Wednesday, March 16, 2011

Social Work, Systems Theory and the CBMA

The celebration of the World Social Work Day highlights the role of social workers in responding to individual, family and community crises. In another site, I discussed Social Work as a Profession. Yesterday’s blog pointed out that social workers are also skilled in analyzing the frameworks of social conditions, and know how to change them to foster a more dignified life for all people, in all communities. This makes our discussion on systems theory and networking more relevant as they contribute to the development of such skills. Speaking by experience, the CBMA has benefited from my past learnings in social work when I led the association for six years. I feel a discussion on this topic is helpful before we resume the Gains in networking…

Ann Hartman (1970), as cited in Johnson (1995), noted that the systems theory is useful to social workers for it gives a means for conceptualizing linkages and relationships among seemingly different entities: individuals, families, small groups, agencies, communities, and societies. It notes similarities and differences among different classifications of systems. It aids social workers in considering both private troubles and public issues within the nurturing system and the sustaining system of a situation they are assessing.

The application of system analysis to social work practice was best described in the book written by Allen Pincus and Anne Minahan in 1973 entitled Social Work Practice: Model and Method. Their basic premise, that there is a common core of skills and concepts, which are essential to the practice of social work, is in fact basic to most theoretical interpretations of systems theory.
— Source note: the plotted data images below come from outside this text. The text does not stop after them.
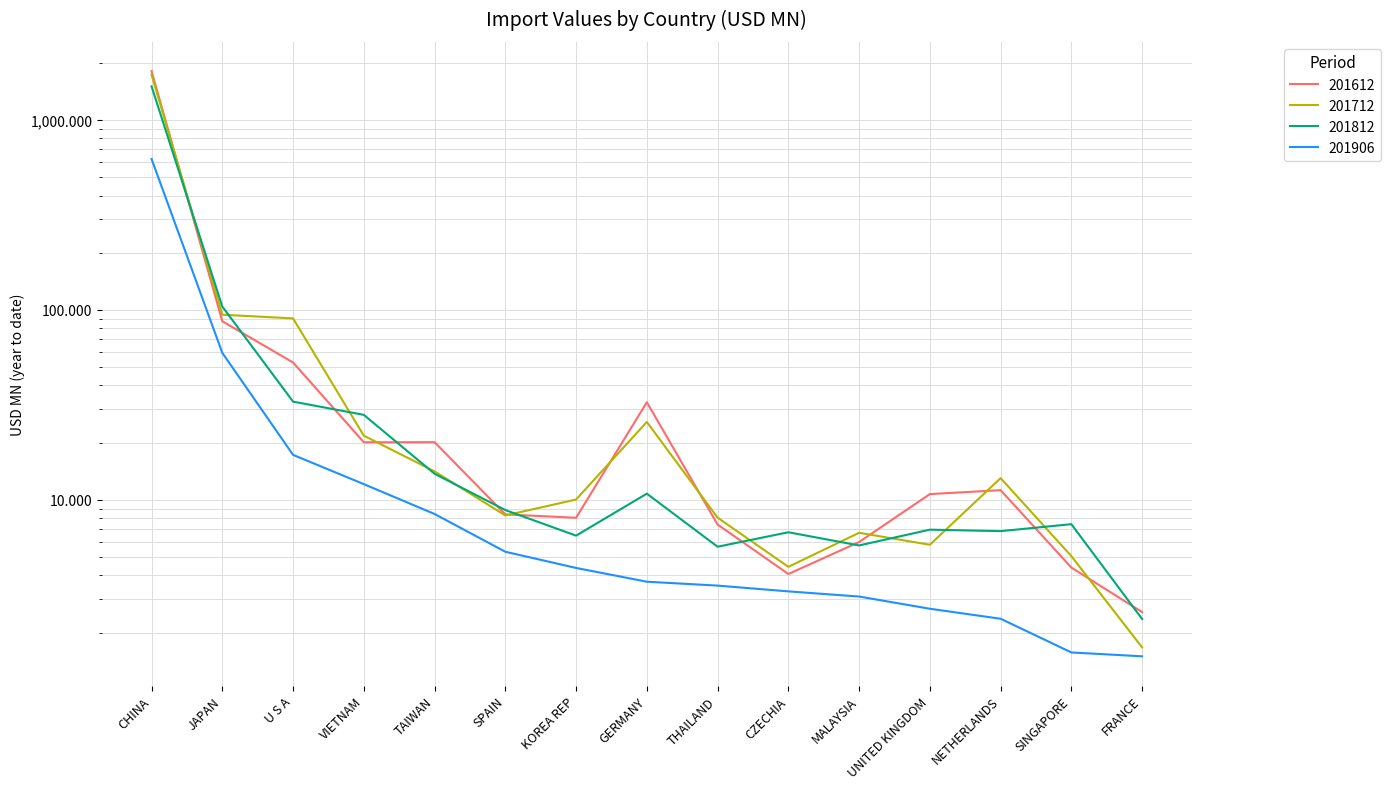

What position from the left is VIETNAM?

4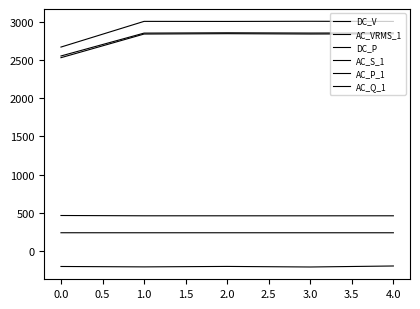

How many lines are shown in the chart?

6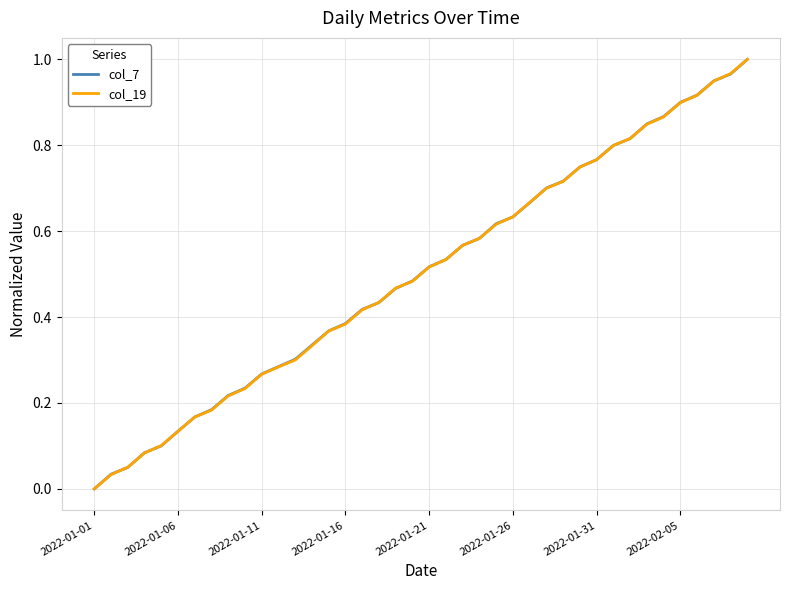

What is the value of the col_7 point at the 23rd from the left?

0.6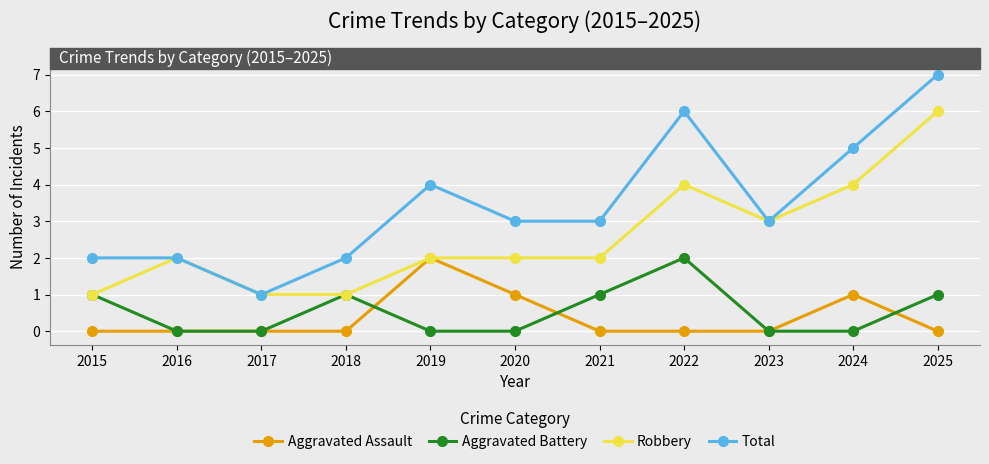

Does the chart have visible grid lines?

Yes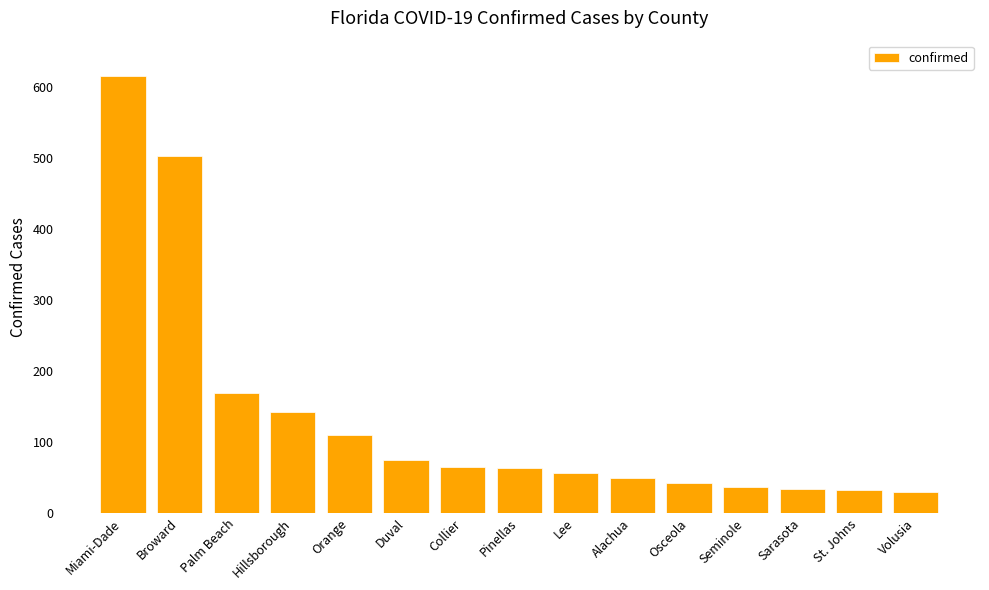

Which category has the highest value across all series?

Miami-Dade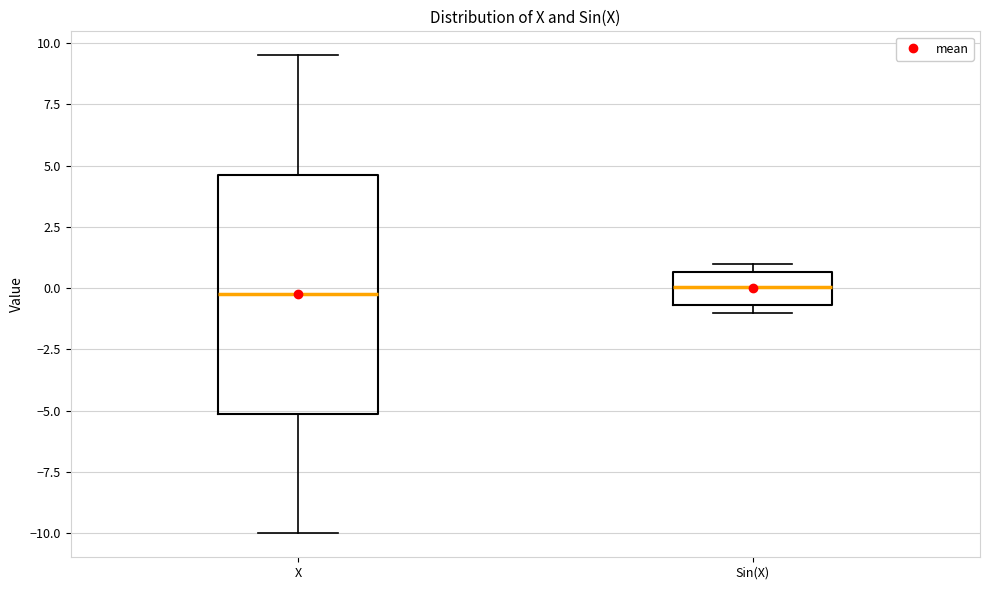

Reading left to right, transcribe this box plot: for each box, give where its median line is, the range the box spans, and where its two whiskers end, as read against the y-axis. The values are not printed on the chart, so give them approximately, as read against the axis.

X: median 0.0, box -5.0 to 4.5, whiskers -10.0 to 9.5
Sin(X): median 0.0, box -0.5 to 0.5, whiskers -1.0 to 1.0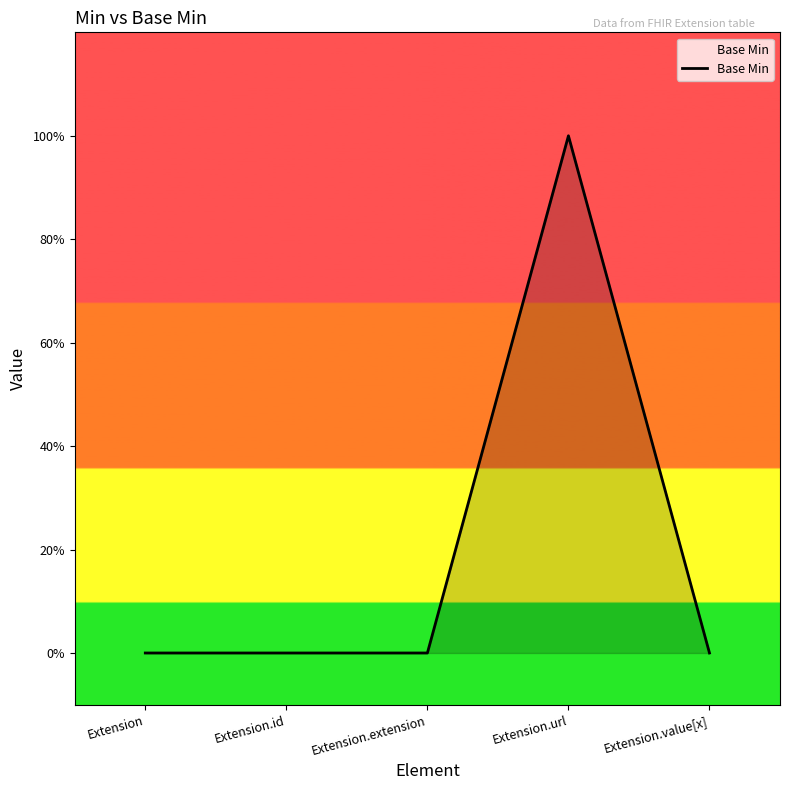

How many data points does each series have?

5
Pincus and Minahan theorize that there are four basic systems in social work practice: (1) a change agent system, (2) a client system, (3) a target system, and (4) an action system. The change agent system is composed of professionals who are specifically employed for the purpose of creating planned change. Also part of the change agent system is the employing organizations of the change agent.

The client system is composed of the people who sanction or ask for the change agent’s services, who are expected beneficiaries of the service, and who have working agreement or contract with the change agent.

The target system is composed of the people, agencies, and/or organizational practices that one wishes to change in some measurable way in order to reach the goals of the change agent. As such, by analyzing the changes of the target system, one can measure effectiveness and provide a mechanism for accountability.

The last is the action system, which is used to describe those factors with which a social worker works in his/her effort to accomplish the tasks and achieve the goals of the change effort. One may need to involve a number of different action systems in different aspects of a planned change effort to accomplish all of the different goals of the change agent. In the Pincus and Minahan model, the four basic systems are not mutually exclusive, but can and do overlap in many cases.

Following the Pincus and Minahan framework there is overlapping among the basic systems in the process of development. This means that a person, which may be considered a client system may also become a target system, a change agent or even an action system just like the processes, experienced by other systems. In the same way, that the social worker, who is considered basically a change agent, may at times become a client system, a target system or an action system.

This is true with those considered as action system. They may also become a target system or a change agent system or even a client system, as the need arises. Each system, therefore, is a contributor to and recipient of development which is the by-product of the whole interaction processes and relationships between and among NGOs and the network and their environment.

Pastors can apply this in their ministry, in dealing with the parishioners, officers, lay leaders, auxiliary and fraternal/maternal organizations, government and other institutions in the community. The framework can served as guide to respective actions.